- Problem to solve
Transcribe the lines below verbatim, skipping the images.

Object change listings

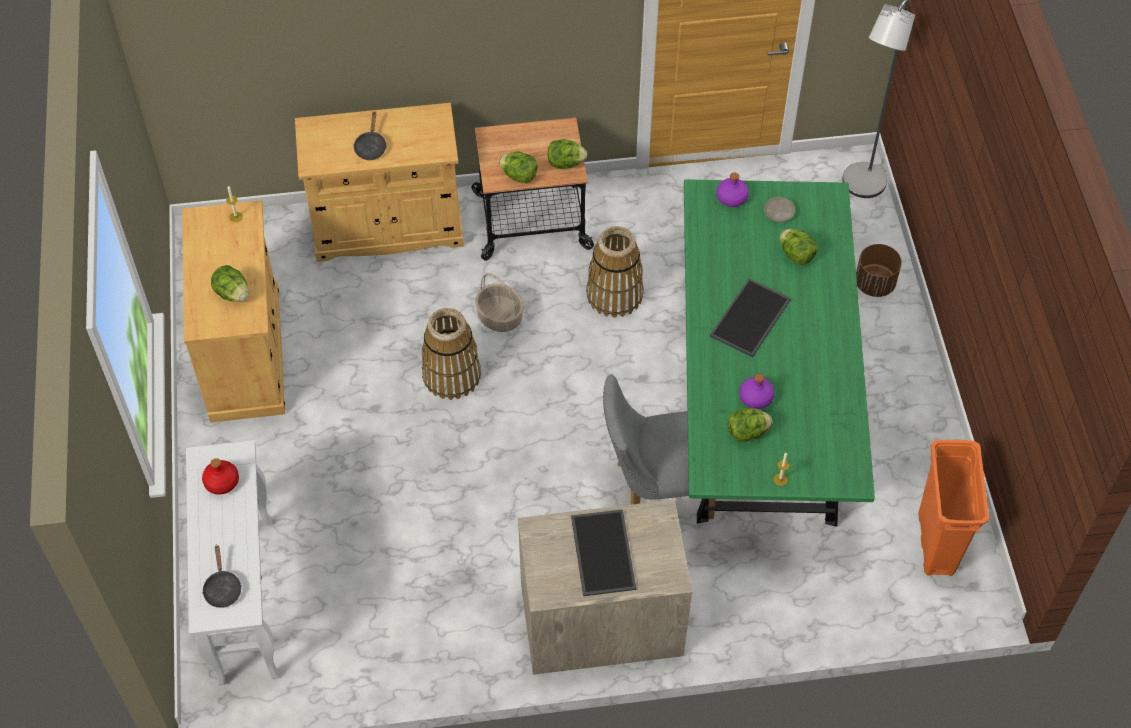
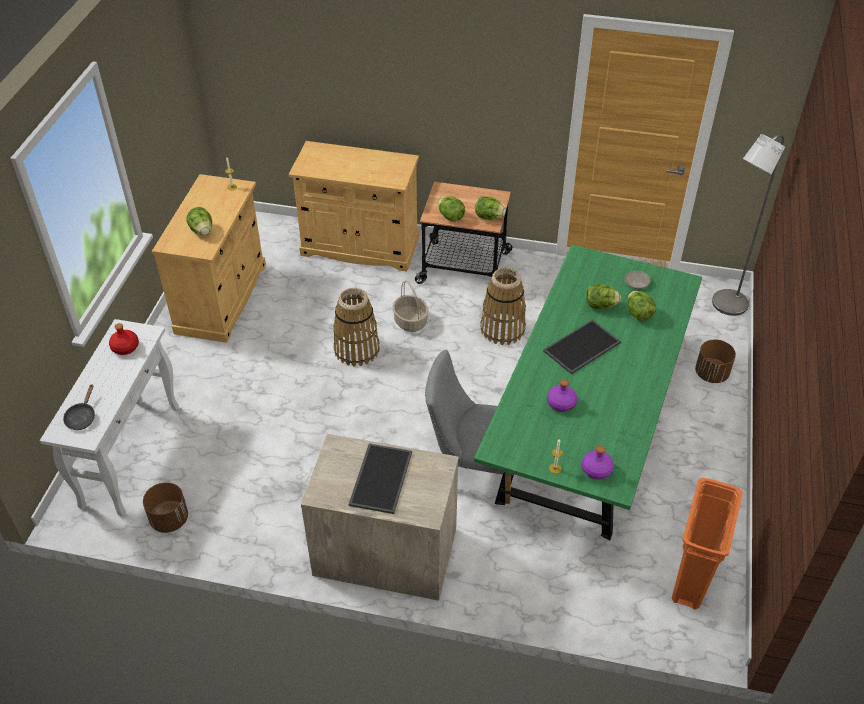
camera: 20 degrees right, 10 degrees down
(335, 663) = (169, 519): none -> brown planter
(371, 146) = (348, 168): black frying pan -> none
(731, 198) = (603, 264): purple bottle -> purple bottle (596, 469)
(747, 432) = (542, 426): lettuce -> lettuce (600, 305)

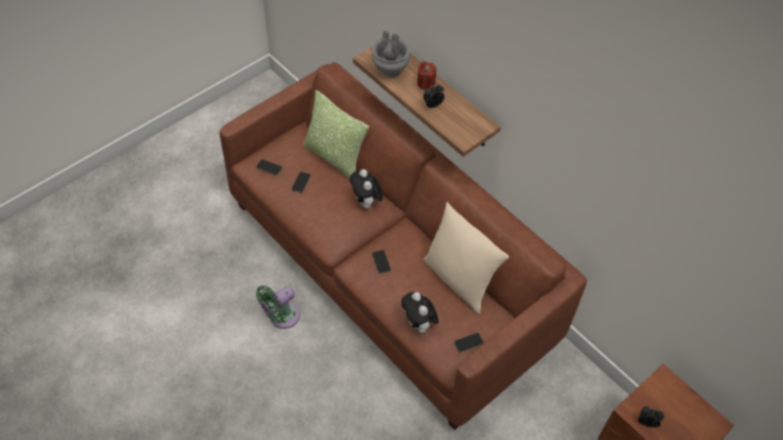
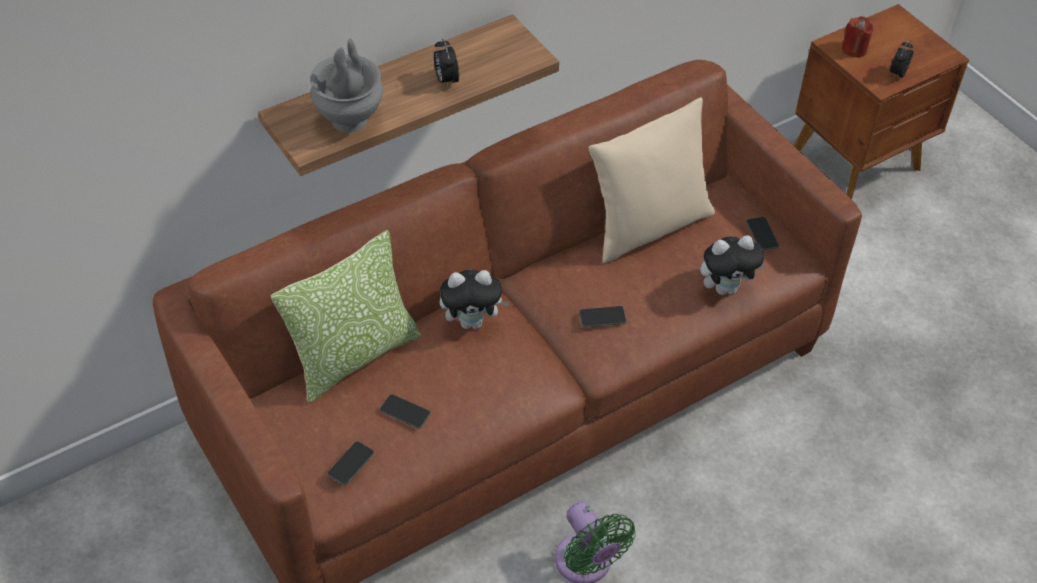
camera: 80 degrees left, 5 degrees down
(426, 83) = (394, 81): red candle -> red candle (854, 49)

- Solution to this task
camera: 20 degrees right, 10 degrees down
(335, 663) = (169, 519): none -> brown planter
(371, 146) = (348, 168): black frying pan -> none
(731, 198) = (603, 264): purple bottle -> purple bottle (596, 469)
(747, 432) = (542, 426): lettuce -> lettuce (600, 305)

camera: 80 degrees left, 5 degrees down
(426, 83) = (394, 81): red candle -> red candle (854, 49)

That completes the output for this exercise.